38. The Commission’s “recommendations” will purportedly have the force of law,
superseding existing statutory law, without requiring any further action by the
legislature.
39. The Guarantee Clause of the Constitution of the United States (Art. IV, § 4) states
that “[t]he United States shall guarantee to every State in this Union a Republican
Form of Government.”
41. The Statute purports to create an unelected Commission that not only creates law
outside of the legislative process, but has the power to overrule legislation enacted
through prescribed constitutional processes by the democratically-elected legislature.
42. Defendants are entitled to a judgment declaring that the Statute violates the
Guarantee Clause of the U.S. Constitution by granting an unelected Commission the
power to supersede statutes enacted by the legislature.

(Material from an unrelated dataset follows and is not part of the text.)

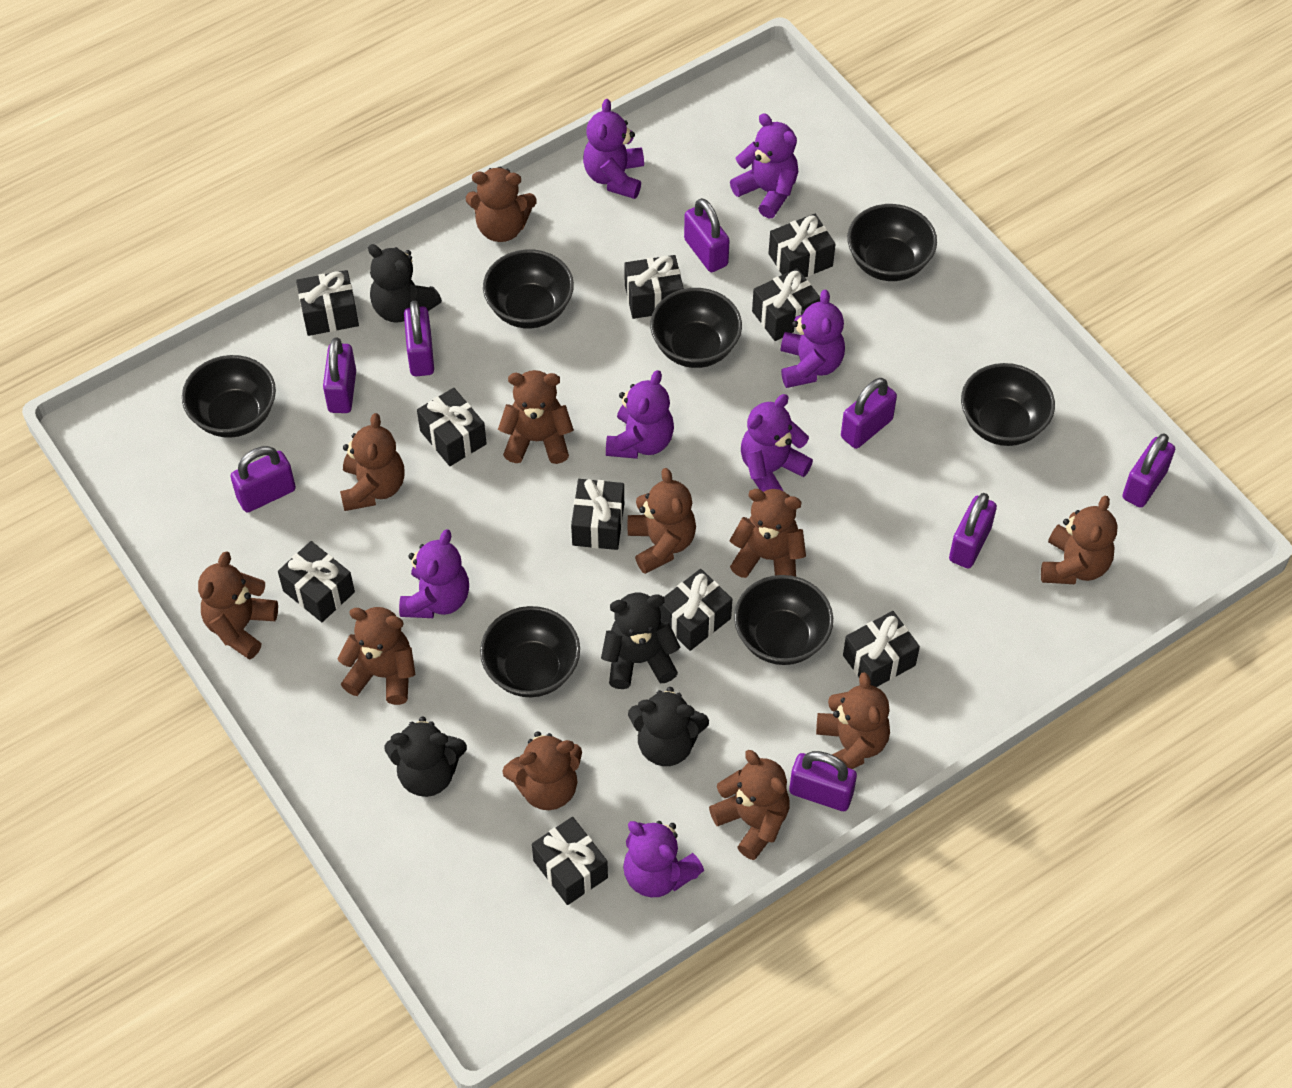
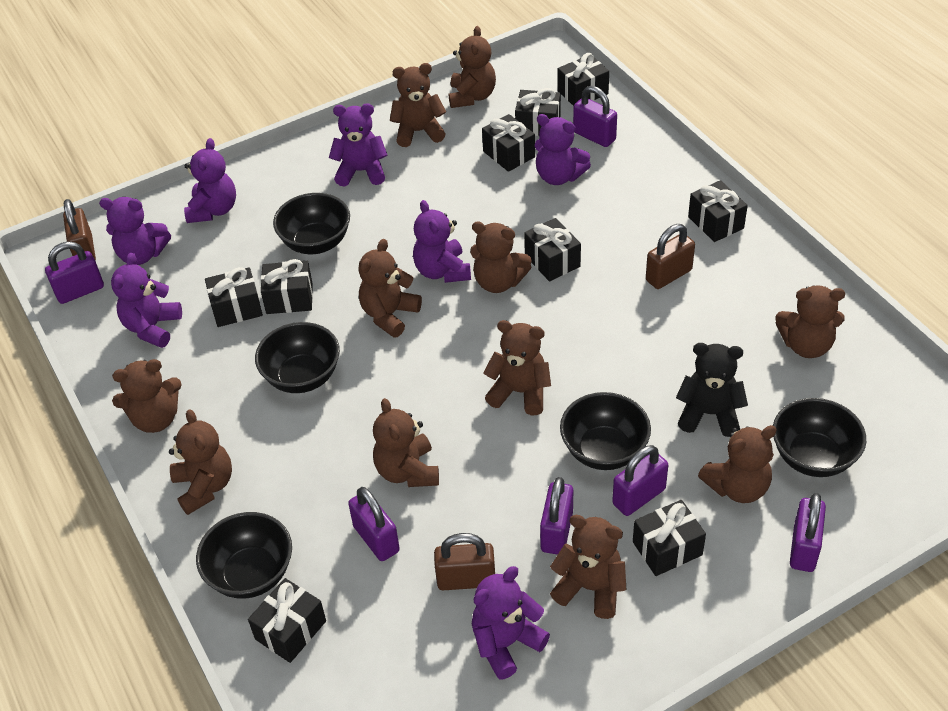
black bowl: [182,355,276,438] [480,606,580,697] [483,250,574,328] [650,288,742,368] [734,575,833,665] [847,204,937,281] [961,363,1055,446] = 7 -> [196,512,292,599] [255,322,340,393] [273,193,350,254] [560,392,651,470] [773,398,866,477] = 5
black gift: [278,541,355,622] [296,270,359,336] [417,388,487,466] [532,817,608,905] [571,479,624,550] [624,255,684,319] [659,569,732,651] [752,268,820,341] [768,214,835,277] [843,611,920,687] = 10 -> [205,267,263,327] [248,578,326,663] [261,259,313,314] [482,114,535,172] [515,88,561,136] [524,218,581,282] [558,53,609,106] [633,500,706,576] [688,180,748,242] = 9
black teddy bear: [368,244,442,323] [385,717,467,797] [601,593,681,689] [628,687,709,766] = 4 -> [676,343,748,437] = 1
brown padlock: none = 0 -> [63,199,96,261] [434,533,495,590] [646,224,695,289] = 3
purple padlock: [231,446,296,513] [323,337,356,413] [404,301,434,376] [684,198,730,272] [789,751,857,811] [841,378,897,449] [949,493,997,569] [1122,433,1175,508] = 8 -> [45,242,104,304] [348,487,400,561] [540,477,573,555] [573,86,617,147] [612,445,668,516] [790,493,826,572] = 6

WHEREFORE, the above-named Defendants pray for an order and declaratory judgment:
B. declaring the Statute unconstitutional to the extent that it authorizes the Commission
to repeal or abrogate existing statutory law;
C. declaring that the Statute is unconstitutional to the extent that it authorizes the
Commission to restrict or eliminate fusion voting;
E. declaring that the Statute is unconstitutional under the Guarantee Clause of the U.S.
Constitution; and
F. granting such other and further relief as the Court deems just and proper.